In the furniture and flooring industry melamine decorative surfaces are used. In the first production step decorative papers are impregnated with melamine resins and industrially pre-dried in an impregnating channel. Tailored resins and their penetration behaviour thereby fix the final product properties. It is essential to know these properties – so on the basis of an objective method of determination we are able to predict this behaviour. This allows the use of new resins and the processing of difficult and sometimes old decorative papers. Thus an economic competitive advantage for the industrial partner is given.

 

With objectivity to new properties

Decorative melamine based surfaces are used in the furniture and flooring industry.
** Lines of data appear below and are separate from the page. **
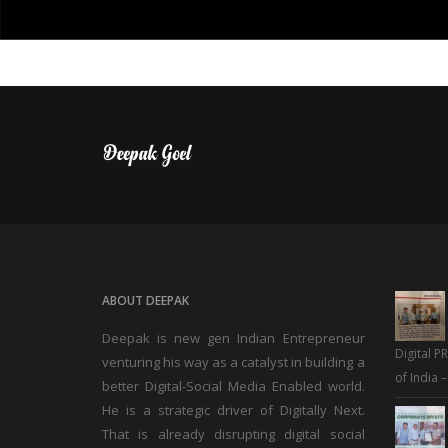
ABOUT DEEPAK
Deepak is new gen Indian Entrepreneur
Digital P
venturing his way as a catalyst in building a
of India 
better Digital-Social Media Enabled world.
He is a strategic driver of Digitally Next.
That is already disrupting digital social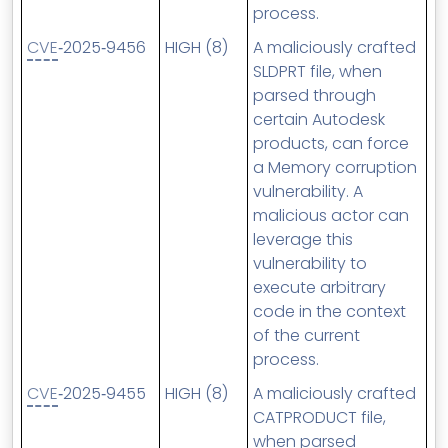
process.
CVE
‑2025‑9456
HIGH (8)
A maliciously crafted
SLDPRT file, when
parsed through
certain Autodesk
products, can force
a Memory corruption
vulnerability. A
malicious actor can
leverage this
vulnerability to
execute arbitrary
code in the context
of the current
process.
CVE
‑2025‑9455
HIGH (8)
A maliciously crafted
CATPRODUCT file,
when parsed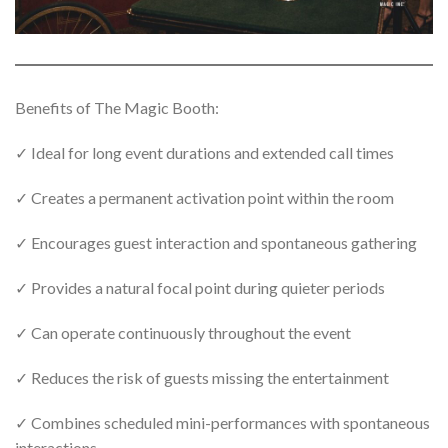
Benefits of The Magic Booth:
✓ Ideal for long event durations and extended call times
✓ Creates a permanent activation point within the room
✓ Encourages guest interaction and spontaneous gathering
✓ Provides a natural focal point during quieter periods
✓ Can operate continuously throughout the event
✓ Reduces the risk of guests missing the entertainment
✓ Combines scheduled mini-performances with spontaneous
interactions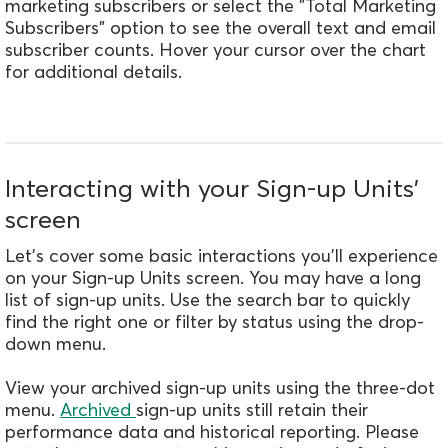
marketing subscribers or select the "Total Marketing
Subscribers" option to see the overall text and email
subscriber counts. Hover your cursor over the chart
for additional details.
Interacting with your Sign-up Units’
screen
Let's cover some basic interactions you'll experience
on your Sign-up Units screen. You may have a long
list of sign-up units. Use the search bar to quickly
find the right one or filter by status using the drop-
down menu.
View your archived sign-up units using the three-dot
menu.
Archived
sign-up units still retain their
performance data and historical reporting. Please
In principle the first production step is impregnation of decorative papers with a succeeding drying step. Afterwards the semi-finished product is pressed with heat and pressure on a wood based panel. The final surface properties are more or less fixed due to the resin and its behaviour during the impregnation step and the drying conditions at that time. During the first production step there is an interaction between the used paper and resin. Very important at that time is rapid and uniform resin uptake. Due to that, a faster and more economical production procedure is possible and the basis for further surface properties is established.

 

The better the impregnation process can be described, the more efficient it can be carried out. Therefore the knowledge of paper and resin properties in lab scale is a must to predict the interactions in production scale. The penetration time takes only a few milliseconds – so the characterisation possibilities are quite tricky.

 

With the, in the project established measuring method, the problems could be solved. The penetration behaviour could be described objectively for the first time. In the method, one makes use of the fact that the resin is electrically conductive. Due to the targeted application of the resin into the measuring system an objective measure of the paper saturation could be detected. This database makes it possible to target the resins properties to the adapted paper requirements and vice versa. Thus, correlations to the behaviour in the large-scale plant are possible and the opportunity to handle with otherwise non-processable papers is given.

 

The ideal resin content is realizable  

A “normal” composite with impregnated paper is done like a sandwich “resin-paper-resin”. The paper is more or less only used to give an optical appearance to the final surface. It could be theoretically very thin and inexpensive. Unfortunately thin papers have the disadvantage of becoming curled during the impregnation step. Thus the resin application is unsymmetrical.

 

The results of the penetration measurement delivered data which better determined the impregnation characteristics of the paper. Due to that the company partner was able to install a modified application system and to impregnate curled and critical papers.

 

Impact and effects

A patent for this developed measuring method has been applied for.

 

In addition, the basic knowledge of resins and their characterization methods of penetration behaviour established in the COMET program, led to further research activities at the company’s partner.

 

As part of this work upscaling experiments were carried out to establish whether the impregnation of curled papers is possible.